Kendati demikian, hambatan dan interaksi inilah yang justru membuat saya merasa menjadi bagian tim dalam kantor. Pasalnya, selain menanyakan apa yang beliau tuliskan, obrolan-obrolan informal lain juga tercipta. Salah satu obrolan yang paling sering diutarakan oleh Kabag satu ini adalah bahasa dan suara saya sangat kental akan unsur “ke-Jawa Timur-an”.

Sebab cukup jengkel sering mendengar pernyataan tersebut, saya pun menanyakan perbedaan apa yang beliau rasakan. Pasalnya, saya berpikir bahwa Jawa Timur dan Yogyakarta tidak begitu beda-beda amat dalam hal bahasa dan percakapan sehari-hari.

Sayangnya, pertanyaan tersebut tidak dijawab dengan lugas oleh beliau. Alhasil, saya tidak benar-benar tahu apa yang menurut beliau berbeda dan terkadang lucu (dalam hal baik) sehingga membuat beliau tertawa ketika mendengar saya berbicara.

Dalam percakapan keseharian, salah satu kata yang saya ingat betul kerap menimbulkan kesalahpahaman di Yogyakarta adalah kata mari. Di Jawa Timur, kata tersebut biasanya memiliki dua makna, yaitu kesudahan kegiatan dan kesembuhan. Namun, di Yogyakarta, tampaknya kata tersebut lebih sering ditafsirkan pada makna yang kedua, yaitu kesembuhan.

Beginilah contoh percakapan salah-tangkap yang pernah saya alami.

X: “Mari ngene, arep nang ndhi maneh?” (Sesudah ini, mau ke mana lagi?)

Y: “Mari? Sopo sing loro?” (Sembuh? Siapa yang sakit?)

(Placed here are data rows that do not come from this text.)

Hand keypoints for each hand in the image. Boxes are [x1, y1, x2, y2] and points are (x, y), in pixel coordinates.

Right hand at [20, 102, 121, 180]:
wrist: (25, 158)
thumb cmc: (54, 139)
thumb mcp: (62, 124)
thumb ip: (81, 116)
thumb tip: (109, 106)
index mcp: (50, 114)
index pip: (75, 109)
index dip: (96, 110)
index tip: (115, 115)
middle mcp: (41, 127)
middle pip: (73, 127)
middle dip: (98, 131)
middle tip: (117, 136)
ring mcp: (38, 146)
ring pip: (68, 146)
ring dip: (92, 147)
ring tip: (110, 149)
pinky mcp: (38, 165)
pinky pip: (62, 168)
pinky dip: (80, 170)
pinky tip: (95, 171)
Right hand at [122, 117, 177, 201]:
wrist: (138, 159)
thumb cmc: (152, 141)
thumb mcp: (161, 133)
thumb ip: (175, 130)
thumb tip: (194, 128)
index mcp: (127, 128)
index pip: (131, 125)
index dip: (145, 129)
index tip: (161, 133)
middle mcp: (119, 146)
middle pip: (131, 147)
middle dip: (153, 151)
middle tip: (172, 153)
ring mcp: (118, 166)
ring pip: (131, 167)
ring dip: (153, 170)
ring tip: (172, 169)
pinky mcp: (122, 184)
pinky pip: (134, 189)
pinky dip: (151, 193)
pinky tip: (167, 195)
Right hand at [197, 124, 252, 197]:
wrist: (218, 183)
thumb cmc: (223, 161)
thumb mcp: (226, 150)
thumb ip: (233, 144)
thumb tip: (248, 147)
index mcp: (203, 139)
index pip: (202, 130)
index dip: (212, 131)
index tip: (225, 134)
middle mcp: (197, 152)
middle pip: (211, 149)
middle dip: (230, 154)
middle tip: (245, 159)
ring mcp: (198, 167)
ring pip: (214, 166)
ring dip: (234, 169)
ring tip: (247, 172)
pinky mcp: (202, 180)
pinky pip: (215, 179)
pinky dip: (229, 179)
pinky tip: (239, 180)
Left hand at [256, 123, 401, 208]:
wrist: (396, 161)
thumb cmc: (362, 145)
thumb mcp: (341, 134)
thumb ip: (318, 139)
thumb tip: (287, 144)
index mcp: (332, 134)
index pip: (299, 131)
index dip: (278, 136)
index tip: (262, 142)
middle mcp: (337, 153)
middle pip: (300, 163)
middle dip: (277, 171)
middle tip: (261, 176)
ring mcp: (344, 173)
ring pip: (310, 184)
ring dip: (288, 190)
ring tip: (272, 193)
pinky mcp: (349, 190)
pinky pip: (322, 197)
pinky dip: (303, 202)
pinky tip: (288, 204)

Meskipun begitu, saya tidak pernah menggunakan kata mari ketika berbincang di kantor. Oleh karena itu, saya menanyakan kembali dengan halus dan nada candaan kepada Kabag tadi; apa yang beliau lihat berbeda antara percakapan Jawa Timur dan Yogyakarta.

Setelah membahas ke sana-ke mari, akhirnya beliau menyampaikan bahwa cengkok percakapan lah yang menjadi pembeda antara Jawa Timur dan Yogyakarta. Kalau perihal cengkok, tentunya cukup sulit bagi saya untuk mengonfirmasi ini. Namun, sebagai orang yang lahir dan besar di Jawa Timur dan sudah berbincang-bincang dengan cukup banyak orang Yogyakarta asli, saya tidak menemukan dengan pasti perbedaan keduanya.

Alhasil, saya tinggalkan rasa penasaran tersebut menggantung di udara dan kembali melanjutkan aktivitas hari ini sebagaimana sebelum-sebelumnya.